AVAILABLE DATA →

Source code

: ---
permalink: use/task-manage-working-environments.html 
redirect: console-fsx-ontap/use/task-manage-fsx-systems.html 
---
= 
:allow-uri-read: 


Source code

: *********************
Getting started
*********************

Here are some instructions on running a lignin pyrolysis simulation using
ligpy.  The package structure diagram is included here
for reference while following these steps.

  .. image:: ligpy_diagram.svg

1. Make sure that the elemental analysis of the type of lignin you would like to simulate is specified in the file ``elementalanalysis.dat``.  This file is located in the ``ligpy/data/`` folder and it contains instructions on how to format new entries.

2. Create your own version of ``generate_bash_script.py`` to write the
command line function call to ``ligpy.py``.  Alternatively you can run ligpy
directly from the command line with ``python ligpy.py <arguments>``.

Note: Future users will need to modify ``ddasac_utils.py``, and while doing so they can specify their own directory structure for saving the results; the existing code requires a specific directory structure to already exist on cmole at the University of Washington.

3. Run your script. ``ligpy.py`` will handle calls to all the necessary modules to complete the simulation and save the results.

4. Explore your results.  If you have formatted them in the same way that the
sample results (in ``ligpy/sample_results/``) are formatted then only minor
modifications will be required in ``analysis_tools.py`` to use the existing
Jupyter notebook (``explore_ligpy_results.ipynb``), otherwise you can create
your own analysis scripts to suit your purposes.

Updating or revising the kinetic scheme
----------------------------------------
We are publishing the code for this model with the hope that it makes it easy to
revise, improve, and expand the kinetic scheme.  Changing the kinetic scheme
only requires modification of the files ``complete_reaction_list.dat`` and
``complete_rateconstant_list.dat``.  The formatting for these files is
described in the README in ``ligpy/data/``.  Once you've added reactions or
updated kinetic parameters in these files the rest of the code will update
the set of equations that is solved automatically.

TASK BRIEF →
Your reply is to repeat, unchanged, the lines above running from the one with "1. Make sure" up to and including the one with "updated kinetic parameters".

EXPECTED ANSWER →
1. Make sure that the elemental analysis of the type of lignin you would like to simulate is specified in the file ``elementalanalysis.dat``.  This file is located in the ``ligpy/data/`` folder and it contains instructions on how to format new entries.

2. Create your own version of ``generate_bash_script.py`` to write the
command line function call to ``ligpy.py``.  Alternatively you can run ligpy
directly from the command line with ``python ligpy.py <arguments>``.

Note: Future users will need to modify ``ddasac_utils.py``, and while doing so they can specify their own directory structure for saving the results; the existing code requires a specific directory structure to already exist on cmole at the University of Washington.

3. Run your script. ``ligpy.py`` will handle calls to all the necessary modules to complete the simulation and save the results.

4. Explore your results.  If you have formatted them in the same way that the
sample results (in ``ligpy/sample_results/``) are formatted then only minor
modifications will be required in ``analysis_tools.py`` to use the existing
Jupyter notebook (``explore_ligpy_results.ipynb``), otherwise you can create
your own analysis scripts to suit your purposes.

Updating or revising the kinetic scheme
----------------------------------------
We are publishing the code for this model with the hope that it makes it easy to
revise, improve, and expand the kinetic scheme.  Changing the kinetic scheme
only requires modification of the files ``complete_reaction_list.dat`` and
``complete_rateconstant_list.dat``.  The formatting for these files is
described in the README in ``ligpy/data/``.  Once you've added reactions or
updated kinetic parameters in these files the rest of the code will update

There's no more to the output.